SOURCE DATA =>
----------------

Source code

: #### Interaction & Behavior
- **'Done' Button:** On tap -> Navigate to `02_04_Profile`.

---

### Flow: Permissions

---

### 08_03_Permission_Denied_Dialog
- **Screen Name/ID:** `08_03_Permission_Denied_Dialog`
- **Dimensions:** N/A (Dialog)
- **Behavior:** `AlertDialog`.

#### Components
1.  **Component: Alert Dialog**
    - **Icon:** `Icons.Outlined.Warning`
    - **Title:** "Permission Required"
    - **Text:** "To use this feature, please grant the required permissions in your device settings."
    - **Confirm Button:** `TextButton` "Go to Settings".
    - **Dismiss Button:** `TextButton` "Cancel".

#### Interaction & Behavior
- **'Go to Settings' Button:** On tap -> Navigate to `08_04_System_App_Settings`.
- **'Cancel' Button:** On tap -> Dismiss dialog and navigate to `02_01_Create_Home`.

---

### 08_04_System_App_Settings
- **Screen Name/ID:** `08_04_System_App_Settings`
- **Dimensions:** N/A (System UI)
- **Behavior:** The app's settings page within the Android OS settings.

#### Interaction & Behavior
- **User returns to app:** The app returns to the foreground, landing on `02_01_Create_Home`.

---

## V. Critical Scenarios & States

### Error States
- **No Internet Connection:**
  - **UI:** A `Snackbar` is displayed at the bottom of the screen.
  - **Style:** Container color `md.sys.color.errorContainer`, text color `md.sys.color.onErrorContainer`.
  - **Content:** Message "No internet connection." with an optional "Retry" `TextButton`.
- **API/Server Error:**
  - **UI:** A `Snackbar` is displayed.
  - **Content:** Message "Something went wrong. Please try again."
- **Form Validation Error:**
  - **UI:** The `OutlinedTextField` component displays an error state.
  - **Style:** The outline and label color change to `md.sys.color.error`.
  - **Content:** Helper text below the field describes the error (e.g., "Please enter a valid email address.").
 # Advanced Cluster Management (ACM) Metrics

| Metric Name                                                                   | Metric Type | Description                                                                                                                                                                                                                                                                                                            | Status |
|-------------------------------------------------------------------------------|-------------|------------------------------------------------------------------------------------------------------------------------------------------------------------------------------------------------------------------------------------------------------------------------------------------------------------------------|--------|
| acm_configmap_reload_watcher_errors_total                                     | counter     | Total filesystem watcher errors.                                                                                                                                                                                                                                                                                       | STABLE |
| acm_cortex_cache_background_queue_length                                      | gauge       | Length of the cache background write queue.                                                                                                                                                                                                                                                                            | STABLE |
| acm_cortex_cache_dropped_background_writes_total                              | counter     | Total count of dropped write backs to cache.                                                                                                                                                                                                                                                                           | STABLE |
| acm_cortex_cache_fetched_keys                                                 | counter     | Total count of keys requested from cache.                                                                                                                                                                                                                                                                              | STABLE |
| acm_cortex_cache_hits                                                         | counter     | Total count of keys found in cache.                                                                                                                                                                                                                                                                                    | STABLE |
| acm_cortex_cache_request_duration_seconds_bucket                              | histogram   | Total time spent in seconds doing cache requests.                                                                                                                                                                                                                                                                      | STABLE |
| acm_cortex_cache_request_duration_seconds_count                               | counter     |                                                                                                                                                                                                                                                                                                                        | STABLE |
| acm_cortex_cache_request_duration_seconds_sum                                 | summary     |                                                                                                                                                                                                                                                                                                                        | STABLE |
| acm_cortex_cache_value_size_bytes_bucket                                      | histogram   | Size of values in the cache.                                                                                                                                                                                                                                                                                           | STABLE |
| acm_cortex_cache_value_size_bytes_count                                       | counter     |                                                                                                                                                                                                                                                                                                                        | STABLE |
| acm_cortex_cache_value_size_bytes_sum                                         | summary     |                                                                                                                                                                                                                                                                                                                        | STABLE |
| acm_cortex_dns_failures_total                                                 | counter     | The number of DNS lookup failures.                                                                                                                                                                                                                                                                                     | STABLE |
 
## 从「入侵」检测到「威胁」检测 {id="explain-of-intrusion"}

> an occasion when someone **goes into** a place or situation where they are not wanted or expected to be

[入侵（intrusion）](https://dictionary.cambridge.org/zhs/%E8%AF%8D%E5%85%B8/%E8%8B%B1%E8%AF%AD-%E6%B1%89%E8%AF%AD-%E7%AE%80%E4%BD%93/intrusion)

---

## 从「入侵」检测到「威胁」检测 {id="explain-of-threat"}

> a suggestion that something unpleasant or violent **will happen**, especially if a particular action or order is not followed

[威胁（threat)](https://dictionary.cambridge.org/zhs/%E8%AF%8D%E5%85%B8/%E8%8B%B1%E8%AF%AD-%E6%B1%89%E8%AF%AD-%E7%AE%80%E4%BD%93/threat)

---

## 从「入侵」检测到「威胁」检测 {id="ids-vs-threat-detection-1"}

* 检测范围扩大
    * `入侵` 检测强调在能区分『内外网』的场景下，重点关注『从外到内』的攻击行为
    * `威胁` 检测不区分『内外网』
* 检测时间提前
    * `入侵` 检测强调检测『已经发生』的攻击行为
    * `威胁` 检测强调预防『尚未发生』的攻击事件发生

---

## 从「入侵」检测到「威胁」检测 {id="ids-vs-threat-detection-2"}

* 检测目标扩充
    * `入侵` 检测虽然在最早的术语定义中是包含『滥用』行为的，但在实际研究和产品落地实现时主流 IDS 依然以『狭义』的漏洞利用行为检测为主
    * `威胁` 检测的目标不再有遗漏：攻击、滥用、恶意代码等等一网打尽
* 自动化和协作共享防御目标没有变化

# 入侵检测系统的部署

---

----------------

TASK OBJECTIVE =>
The answer must be an exact reproduction of all the records.

ANSWER BOX =>
Source code

: #### Interaction & Behavior
- **'Done' Button:** On tap -> Navigate to `02_04_Profile`.

---

### Flow: Permissions

---

### 08_03_Permission_Denied_Dialog
- **Screen Name/ID:** `08_03_Permission_Denied_Dialog`
- **Dimensions:** N/A (Dialog)
- **Behavior:** `AlertDialog`.

#### Components
1.  **Component: Alert Dialog**
    - **Icon:** `Icons.Outlined.Warning`
    - **Title:** "Permission Required"
    - **Text:** "To use this feature, please grant the required permissions in your device settings."
    - **Confirm Button:** `TextButton` "Go to Settings".
    - **Dismiss Button:** `TextButton` "Cancel".

#### Interaction & Behavior
- **'Go to Settings' Button:** On tap -> Navigate to `08_04_System_App_Settings`.
- **'Cancel' Button:** On tap -> Dismiss dialog and navigate to `02_01_Create_Home`.

---

### 08_04_System_App_Settings
- **Screen Name/ID:** `08_04_System_App_Settings`
- **Dimensions:** N/A (System UI)
- **Behavior:** The app's settings page within the Android OS settings.

#### Interaction & Behavior
- **User returns to app:** The app returns to the foreground, landing on `02_01_Create_Home`.

---

## V. Critical Scenarios & States

### Error States
- **No Internet Connection:**
  - **UI:** A `Snackbar` is displayed at the bottom of the screen.
  - **Style:** Container color `md.sys.color.errorContainer`, text color `md.sys.color.onErrorContainer`.
  - **Content:** Message "No internet connection." with an optional "Retry" `TextButton`.
- **API/Server Error:**
  - **UI:** A `Snackbar` is displayed.
  - **Content:** Message "Something went wrong. Please try again."
- **Form Validation Error:**
  - **UI:** The `OutlinedTextField` component displays an error state.
  - **Style:** The outline and label color change to `md.sys.color.error`.
  - **Content:** Helper text below the field describes the error (e.g., "Please enter a valid email address.").
 # Advanced Cluster Management (ACM) Metrics

| Metric Name                                                                   | Metric Type | Description                                                                                                                                                                                                                                                                                                            | Status |
|-------------------------------------------------------------------------------|-------------|------------------------------------------------------------------------------------------------------------------------------------------------------------------------------------------------------------------------------------------------------------------------------------------------------------------------|--------|
| acm_configmap_reload_watcher_errors_total                                     | counter     | Total filesystem watcher errors.                                                                                                                                                                                                                                                                                       | STABLE |
| acm_cortex_cache_background_queue_length                                      | gauge       | Length of the cache background write queue.                                                                                                                                                                                                                                                                            | STABLE |
| acm_cortex_cache_dropped_background_writes_total                              | counter     | Total count of dropped write backs to cache.                                                                                                                                                                                                                                                                           | STABLE |
| acm_cortex_cache_fetched_keys                                                 | counter     | Total count of keys requested from cache.                                                                                                                                                                                                                                                                              | STABLE |
| acm_cortex_cache_hits                                                         | counter     | Total count of keys found in cache.                                                                                                                                                                                                                                                                                    | STABLE |
| acm_cortex_cache_request_duration_seconds_bucket                              | histogram   | Total time spent in seconds doing cache requests.                                                                                                                                                                                                                                                                      | STABLE |
| acm_cortex_cache_request_duration_seconds_count                               | counter     |                                                                                                                                                                                                                                                                                                                        | STABLE |
| acm_cortex_cache_request_duration_seconds_sum                                 | summary     |                                                                                                                                                                                                                                                                                                                        | STABLE |
| acm_cortex_cache_value_size_bytes_bucket                                      | histogram   | Size of values in the cache.                                                                                                                                                                                                                                                                                           | STABLE |
| acm_cortex_cache_value_size_bytes_count                                       | counter     |                                                                                                                                                                                                                                                                                                                        | STABLE |
| acm_cortex_cache_value_size_bytes_sum                                         | summary     |                                                                                                                                                                                                                                                                                                                        | STABLE |
| acm_cortex_dns_failures_total                                                 | counter     | The number of DNS lookup failures.                                                                                                                                                                                                                                                                                     | STABLE |
 
## 从「入侵」检测到「威胁」检测 {id="explain-of-intrusion"}

> an occasion when someone **goes into** a place or situation where they are not wanted or expected to be

[入侵（intrusion）](https://dictionary.cambridge.org/zhs/%E8%AF%8D%E5%85%B8/%E8%8B%B1%E8%AF%AD-%E6%B1%89%E8%AF%AD-%E7%AE%80%E4%BD%93/intrusion)

---

## 从「入侵」检测到「威胁」检测 {id="explain-of-threat"}

> a suggestion that something unpleasant or violent **will happen**, especially if a particular action or order is not followed

[威胁（threat)](https://dictionary.cambridge.org/zhs/%E8%AF%8D%E5%85%B8/%E8%8B%B1%E8%AF%AD-%E6%B1%89%E8%AF%AD-%E7%AE%80%E4%BD%93/threat)

---

## 从「入侵」检测到「威胁」检测 {id="ids-vs-threat-detection-1"}

* 检测范围扩大
    * `入侵` 检测强调在能区分『内外网』的场景下，重点关注『从外到内』的攻击行为
    * `威胁` 检测不区分『内外网』
* 检测时间提前
    * `入侵` 检测强调检测『已经发生』的攻击行为
    * `威胁` 检测强调预防『尚未发生』的攻击事件发生

---

## 从「入侵」检测到「威胁」检测 {id="ids-vs-threat-detection-2"}

* 检测目标扩充
    * `入侵` 检测虽然在最早的术语定义中是包含『滥用』行为的，但在实际研究和产品落地实现时主流 IDS 依然以『狭义』的漏洞利用行为检测为主
    * `威胁` 检测的目标不再有遗漏：攻击、滥用、恶意代码等等一网打尽
* 自动化和协作共享防御目标没有变化

# 入侵检测系统的部署

---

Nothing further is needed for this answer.